Every moment until Kenzie laid her eyes on their precious faces felt like a whirlwind that would never stop. Running until her side ached so much that she could not go on. Flagging down a passing policeman. The ride to the station. Relentless questions.
“How did you escape?”
“Are you all right?”
“Do you need to go to the hospital?”
“How should we get in contact with your family?”
“Where is the man who d
id this?”
She could only offer terse answers to the kind-faced policewoman squatting in front of her in the lobby of the station. And oh, how she wanted to answer, to scream the answer to the last question. How dare Myles end it all like this? How could he take everything that they had been through together and throw it away because of his jealousy?
He’s at the bus depot! He’s just a few miles away! He’ll get away! He’ll go back to his life as an FBI agent. He’ll forget about me and everything we shared.
In that moment of realization, her heart shut down and with it her mind. She could answer no more questions, could only hug her arms tightly around her middle. But even the soft cotton of the plaid man’s shirt she wore reminded her of Myles, of the look of pride on his face when he emerged from the secondhand store with her new wardrobe. Of the way he teasingly tossed her the baseball cap still on her head.
Her stomach ached, and for a moment she thought she would be sick right there on the cold tile floor of the police station, with five officers surrounding her. Head spinning, she excused herself and rushed toward the door marked Women.

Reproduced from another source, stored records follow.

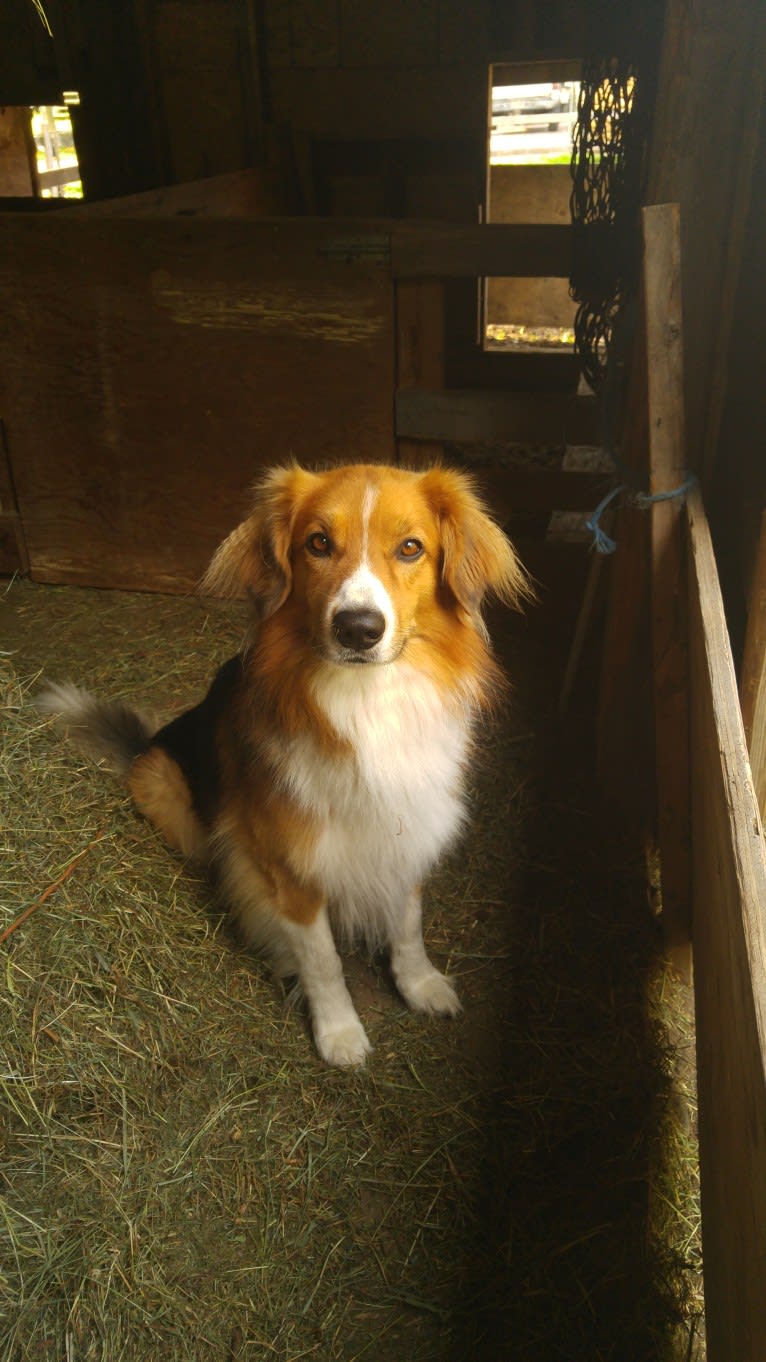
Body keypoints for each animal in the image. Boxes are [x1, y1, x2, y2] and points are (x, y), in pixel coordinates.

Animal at [38, 463, 528, 1067]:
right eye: (318, 543)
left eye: (411, 547)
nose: (358, 628)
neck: (366, 701)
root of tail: (149, 741)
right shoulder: (289, 869)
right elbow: (323, 961)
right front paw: (339, 1032)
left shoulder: (407, 829)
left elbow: (408, 924)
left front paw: (420, 984)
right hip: (166, 787)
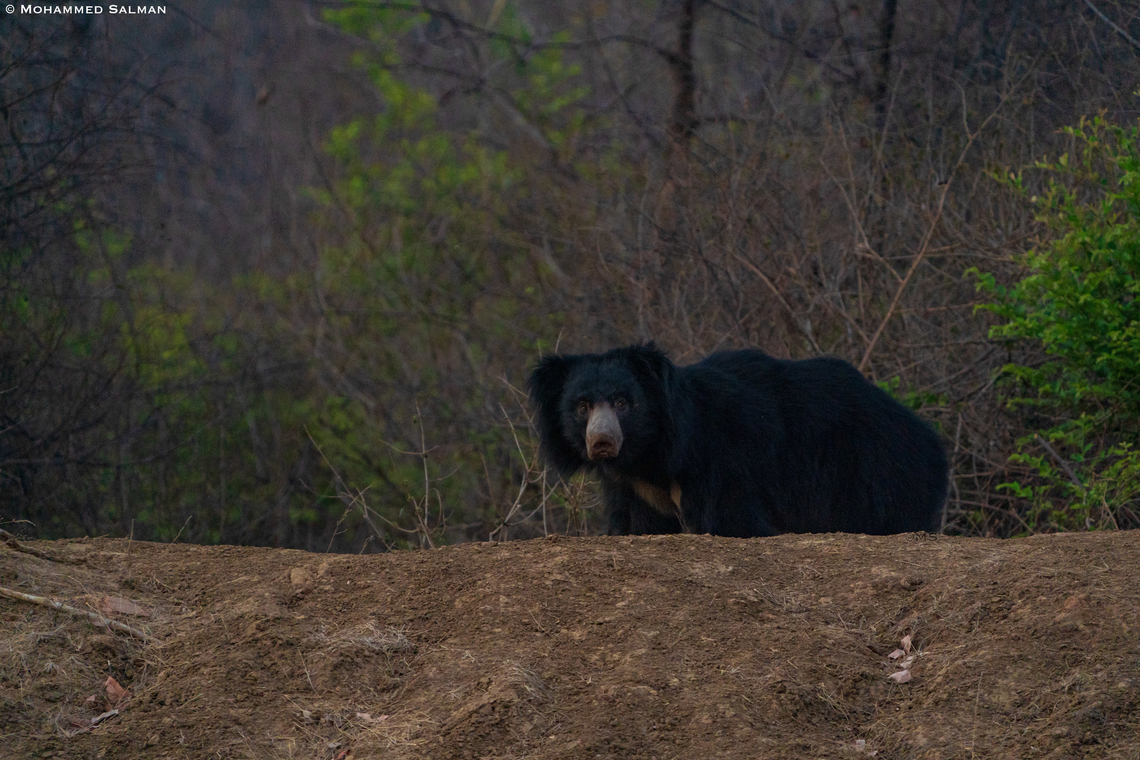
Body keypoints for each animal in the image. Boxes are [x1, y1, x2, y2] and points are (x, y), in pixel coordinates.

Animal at [527, 343, 948, 537]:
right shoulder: (637, 490)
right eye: (582, 406)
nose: (601, 441)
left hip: (874, 467)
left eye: (622, 402)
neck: (651, 456)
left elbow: (733, 518)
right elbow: (637, 525)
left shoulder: (723, 459)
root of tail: (928, 435)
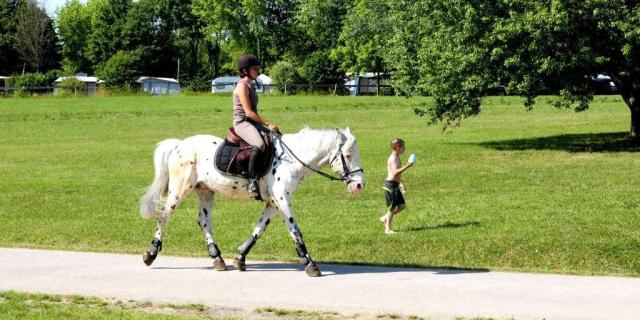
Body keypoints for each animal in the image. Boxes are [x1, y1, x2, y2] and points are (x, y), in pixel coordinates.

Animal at [138, 126, 364, 276]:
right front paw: (310, 263)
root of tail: (179, 145)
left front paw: (240, 258)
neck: (291, 160)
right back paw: (151, 253)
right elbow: (295, 231)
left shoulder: (274, 203)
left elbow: (259, 229)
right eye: (348, 155)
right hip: (179, 189)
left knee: (204, 222)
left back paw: (217, 258)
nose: (359, 185)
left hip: (206, 191)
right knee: (164, 215)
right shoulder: (282, 200)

Inside the first stall she leaned her forehead against the cool, green metal of the partition, closed her eyes and took several long breaths.
“This isn’t happening. This can’t be happening,” she chanted. “Myles isn’t crazy. He didn’t just tell me that my grandpa tried to have me killed. He didn’t just let me run off alone. It’s a dream. This is all just a terrible, terrible dream.” As if speaking aloud would somehow make it true, she repeated the last sentence over and over.
It wasn’t until she recognized that her shoulders were shaking violently that she realized that tears streamed down her face and sobs interrupted her breathing.
“Oh, God, I can’t make any sense out of any of this! Why is this happening to me?” she wailed, anger, frustration and pain erupting from deep in her chest.